Belge Alıntısı:
Biliyorum, çok kritik bir sürecin içindeyiz...

Ancaaak...

Aradan TFF'nin ilk açıklamasının ardından 24 saat geçmişti ki;

TFF, Sağlık Kurulu'nun, milli maça seyirci alınmasını uygun bulmadığı için bu kararını iptal ettiğini açıkladı.

İyi, hoş da, bu kararı açıklamadan kendi Sağlık Kurulu'nuza danışmak hiç aklınıza gelmedi mi acaba Sayın TFF?

Daha ne diyeyim ki!..

Sadece;

"Akşamdan söz verip de, sabaha dönüş mü olur oğlan?!" türküsü aklıma geldi.

Bu ne yaman çelişki?!

Bu gelişme üzerine taraftarlar yine hayal kırıklığına uğradı.

Listelenen Öğeler:
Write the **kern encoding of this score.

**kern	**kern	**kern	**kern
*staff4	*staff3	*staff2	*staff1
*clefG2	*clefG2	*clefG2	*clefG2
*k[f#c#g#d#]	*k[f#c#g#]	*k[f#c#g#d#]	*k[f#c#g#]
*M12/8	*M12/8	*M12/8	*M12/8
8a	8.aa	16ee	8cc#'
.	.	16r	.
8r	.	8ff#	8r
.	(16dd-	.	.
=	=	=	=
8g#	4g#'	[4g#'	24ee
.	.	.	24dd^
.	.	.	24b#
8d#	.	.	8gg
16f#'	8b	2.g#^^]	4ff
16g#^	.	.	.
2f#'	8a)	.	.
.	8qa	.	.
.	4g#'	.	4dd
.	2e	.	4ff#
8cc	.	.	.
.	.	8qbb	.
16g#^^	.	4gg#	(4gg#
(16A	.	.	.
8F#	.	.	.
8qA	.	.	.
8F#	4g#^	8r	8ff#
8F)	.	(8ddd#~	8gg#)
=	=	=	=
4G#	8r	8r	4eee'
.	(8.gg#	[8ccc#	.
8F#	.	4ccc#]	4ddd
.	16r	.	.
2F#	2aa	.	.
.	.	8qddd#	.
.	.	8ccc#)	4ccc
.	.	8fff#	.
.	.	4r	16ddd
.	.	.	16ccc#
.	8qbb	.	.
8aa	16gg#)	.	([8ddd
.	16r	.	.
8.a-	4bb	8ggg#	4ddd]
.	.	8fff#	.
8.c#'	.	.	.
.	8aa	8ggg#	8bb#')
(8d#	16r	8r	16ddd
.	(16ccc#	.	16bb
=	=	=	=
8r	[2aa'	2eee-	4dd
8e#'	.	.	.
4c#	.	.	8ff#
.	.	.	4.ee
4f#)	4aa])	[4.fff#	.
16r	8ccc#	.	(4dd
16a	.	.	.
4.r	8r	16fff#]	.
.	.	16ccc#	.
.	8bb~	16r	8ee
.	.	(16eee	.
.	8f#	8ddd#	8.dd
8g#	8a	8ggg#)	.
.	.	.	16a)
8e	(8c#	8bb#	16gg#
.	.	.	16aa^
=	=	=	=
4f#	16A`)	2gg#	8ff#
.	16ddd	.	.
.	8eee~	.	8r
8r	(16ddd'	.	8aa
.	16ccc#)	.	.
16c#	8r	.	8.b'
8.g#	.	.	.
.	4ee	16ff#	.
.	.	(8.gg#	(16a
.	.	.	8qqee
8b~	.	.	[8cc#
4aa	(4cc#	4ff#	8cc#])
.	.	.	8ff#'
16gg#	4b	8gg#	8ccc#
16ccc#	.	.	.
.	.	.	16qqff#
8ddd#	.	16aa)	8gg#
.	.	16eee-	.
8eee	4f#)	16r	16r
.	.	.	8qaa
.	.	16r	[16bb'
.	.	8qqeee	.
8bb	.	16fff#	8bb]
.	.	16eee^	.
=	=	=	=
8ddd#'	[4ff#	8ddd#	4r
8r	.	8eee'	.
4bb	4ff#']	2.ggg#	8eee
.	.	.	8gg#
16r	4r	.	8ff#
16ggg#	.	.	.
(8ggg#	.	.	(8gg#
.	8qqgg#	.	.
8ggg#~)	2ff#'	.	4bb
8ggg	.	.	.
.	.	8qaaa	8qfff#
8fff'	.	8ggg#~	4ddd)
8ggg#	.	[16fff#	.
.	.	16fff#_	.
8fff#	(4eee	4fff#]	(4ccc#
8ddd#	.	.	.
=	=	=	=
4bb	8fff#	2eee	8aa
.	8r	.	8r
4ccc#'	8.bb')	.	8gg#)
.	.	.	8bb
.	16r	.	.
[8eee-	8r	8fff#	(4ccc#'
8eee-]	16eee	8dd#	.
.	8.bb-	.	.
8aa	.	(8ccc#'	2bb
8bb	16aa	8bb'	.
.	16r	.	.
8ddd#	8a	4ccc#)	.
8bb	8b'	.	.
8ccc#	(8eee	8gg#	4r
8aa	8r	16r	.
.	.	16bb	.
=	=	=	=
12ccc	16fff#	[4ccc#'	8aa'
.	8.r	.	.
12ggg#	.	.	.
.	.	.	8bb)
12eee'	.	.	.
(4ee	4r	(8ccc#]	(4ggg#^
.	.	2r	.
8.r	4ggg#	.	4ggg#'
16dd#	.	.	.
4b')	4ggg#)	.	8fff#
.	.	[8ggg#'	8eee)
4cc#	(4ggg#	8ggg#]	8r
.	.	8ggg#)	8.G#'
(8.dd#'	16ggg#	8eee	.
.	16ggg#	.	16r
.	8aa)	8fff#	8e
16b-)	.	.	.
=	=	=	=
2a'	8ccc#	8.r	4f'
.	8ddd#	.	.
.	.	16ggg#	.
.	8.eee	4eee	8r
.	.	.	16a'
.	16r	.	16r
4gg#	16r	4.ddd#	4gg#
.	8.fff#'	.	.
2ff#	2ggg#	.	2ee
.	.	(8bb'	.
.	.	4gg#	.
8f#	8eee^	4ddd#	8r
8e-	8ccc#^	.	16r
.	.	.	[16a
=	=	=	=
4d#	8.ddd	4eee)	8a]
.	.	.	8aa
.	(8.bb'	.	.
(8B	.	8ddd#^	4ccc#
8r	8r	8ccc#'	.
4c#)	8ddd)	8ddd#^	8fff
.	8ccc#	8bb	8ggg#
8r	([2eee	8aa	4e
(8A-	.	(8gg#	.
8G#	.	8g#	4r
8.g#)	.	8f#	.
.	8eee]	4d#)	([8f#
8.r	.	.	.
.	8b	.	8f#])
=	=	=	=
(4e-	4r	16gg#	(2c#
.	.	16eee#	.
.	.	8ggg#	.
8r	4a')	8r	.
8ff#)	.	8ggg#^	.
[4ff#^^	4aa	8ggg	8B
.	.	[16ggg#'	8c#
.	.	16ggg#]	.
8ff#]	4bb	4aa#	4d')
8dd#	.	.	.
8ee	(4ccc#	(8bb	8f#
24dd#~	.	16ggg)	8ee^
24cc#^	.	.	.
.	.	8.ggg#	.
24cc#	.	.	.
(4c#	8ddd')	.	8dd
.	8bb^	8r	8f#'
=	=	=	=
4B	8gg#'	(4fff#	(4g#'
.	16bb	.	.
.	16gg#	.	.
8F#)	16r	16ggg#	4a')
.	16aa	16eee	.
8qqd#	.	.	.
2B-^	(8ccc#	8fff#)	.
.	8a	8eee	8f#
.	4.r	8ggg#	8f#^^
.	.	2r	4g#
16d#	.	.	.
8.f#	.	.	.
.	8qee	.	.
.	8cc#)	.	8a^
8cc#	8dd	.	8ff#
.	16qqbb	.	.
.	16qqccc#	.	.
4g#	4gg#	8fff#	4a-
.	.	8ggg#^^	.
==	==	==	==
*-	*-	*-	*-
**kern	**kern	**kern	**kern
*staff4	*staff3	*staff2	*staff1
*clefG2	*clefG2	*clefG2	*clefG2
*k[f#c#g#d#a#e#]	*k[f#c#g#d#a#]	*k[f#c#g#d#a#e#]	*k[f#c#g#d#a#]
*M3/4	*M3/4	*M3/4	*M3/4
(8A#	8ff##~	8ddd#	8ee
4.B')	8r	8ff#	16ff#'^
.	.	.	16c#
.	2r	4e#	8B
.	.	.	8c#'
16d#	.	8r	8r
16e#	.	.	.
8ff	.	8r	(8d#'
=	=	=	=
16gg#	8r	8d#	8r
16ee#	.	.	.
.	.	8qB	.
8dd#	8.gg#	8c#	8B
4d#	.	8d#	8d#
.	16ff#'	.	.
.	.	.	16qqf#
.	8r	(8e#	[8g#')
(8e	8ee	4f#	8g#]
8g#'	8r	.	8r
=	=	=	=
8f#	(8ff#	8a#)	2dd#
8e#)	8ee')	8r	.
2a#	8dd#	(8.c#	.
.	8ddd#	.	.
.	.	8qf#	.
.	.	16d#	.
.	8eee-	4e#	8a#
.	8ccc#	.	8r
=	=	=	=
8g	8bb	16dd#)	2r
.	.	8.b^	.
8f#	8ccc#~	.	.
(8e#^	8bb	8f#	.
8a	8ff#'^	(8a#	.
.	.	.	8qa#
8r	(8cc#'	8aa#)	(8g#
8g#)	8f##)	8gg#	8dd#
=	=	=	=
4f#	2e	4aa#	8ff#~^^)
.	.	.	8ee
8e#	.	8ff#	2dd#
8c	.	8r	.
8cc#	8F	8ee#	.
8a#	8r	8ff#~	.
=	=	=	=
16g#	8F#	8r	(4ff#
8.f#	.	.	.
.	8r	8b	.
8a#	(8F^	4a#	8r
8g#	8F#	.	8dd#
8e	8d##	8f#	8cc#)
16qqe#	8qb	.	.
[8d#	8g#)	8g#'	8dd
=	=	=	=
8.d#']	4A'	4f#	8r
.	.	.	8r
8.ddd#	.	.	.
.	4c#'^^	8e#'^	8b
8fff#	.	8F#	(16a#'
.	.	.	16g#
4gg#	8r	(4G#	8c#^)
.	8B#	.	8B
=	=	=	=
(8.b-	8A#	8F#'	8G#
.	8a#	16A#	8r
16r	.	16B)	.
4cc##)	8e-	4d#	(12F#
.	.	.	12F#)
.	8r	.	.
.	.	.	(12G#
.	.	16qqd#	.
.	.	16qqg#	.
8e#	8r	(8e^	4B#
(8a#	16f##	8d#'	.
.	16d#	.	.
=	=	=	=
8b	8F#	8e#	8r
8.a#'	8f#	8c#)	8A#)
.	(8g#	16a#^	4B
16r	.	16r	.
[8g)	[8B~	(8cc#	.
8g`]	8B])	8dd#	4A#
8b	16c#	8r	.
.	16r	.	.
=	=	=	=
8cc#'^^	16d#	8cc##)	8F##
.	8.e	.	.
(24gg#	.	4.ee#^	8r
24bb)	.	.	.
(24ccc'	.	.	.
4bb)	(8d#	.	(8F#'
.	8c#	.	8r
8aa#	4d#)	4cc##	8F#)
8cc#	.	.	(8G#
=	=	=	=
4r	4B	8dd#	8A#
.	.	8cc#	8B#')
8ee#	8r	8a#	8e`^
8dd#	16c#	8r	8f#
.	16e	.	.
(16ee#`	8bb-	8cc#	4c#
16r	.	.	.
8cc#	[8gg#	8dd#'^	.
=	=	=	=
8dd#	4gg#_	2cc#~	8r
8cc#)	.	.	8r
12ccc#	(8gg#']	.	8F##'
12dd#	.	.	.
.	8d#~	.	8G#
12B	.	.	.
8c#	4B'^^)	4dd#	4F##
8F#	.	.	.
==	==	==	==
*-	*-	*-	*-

Yapmanız Gerekenler:
**1)** Aşağıdaki ifadelerin belge alıntısıyla uyuşup uyuşmadığını belirtiniz; her biri için evet ya da hayır deyip belirleyici sözleri alıntıdan birebir aktarınız. (a) TFF, Sağlık Kurulu milli maça seyirci alınmasını uygun bulmadığı için kararını iptal etti. (b) Bu gelişme üzerine taraftarlar memnun kaldı. (c) Metnin yazarının aklına bir türkü geldi.
**2)** Belge alıntısında "Aradan TFF'nin ilk" ile "iptal ettiğini açıkladı." arasındaki bölümü, bu iki ifade de dahil olmak üzere kopyalayınız.

Görev Bazında Çözümler:
**1)**
(a) Evet: "TFF, Sağlık Kurulu'nun, milli maça seyirci alınmasını uygun bulmadığı için bu kararını iptal ettiğini açıkladı."
(b) Hayır: "Bu gelişme üzerine taraftarlar yine hayal kırıklığına uğradı."
(c) Evet: "türküsü aklıma geldi."

**2)**
Aradan TFF'nin ilk açıklamasının ardından 24 saat geçmişti ki;

TFF, Sağlık Kurulu'nun, milli maça seyirci alınmasını uygun bulmadığı için bu kararını iptal ettiğini açıkladı.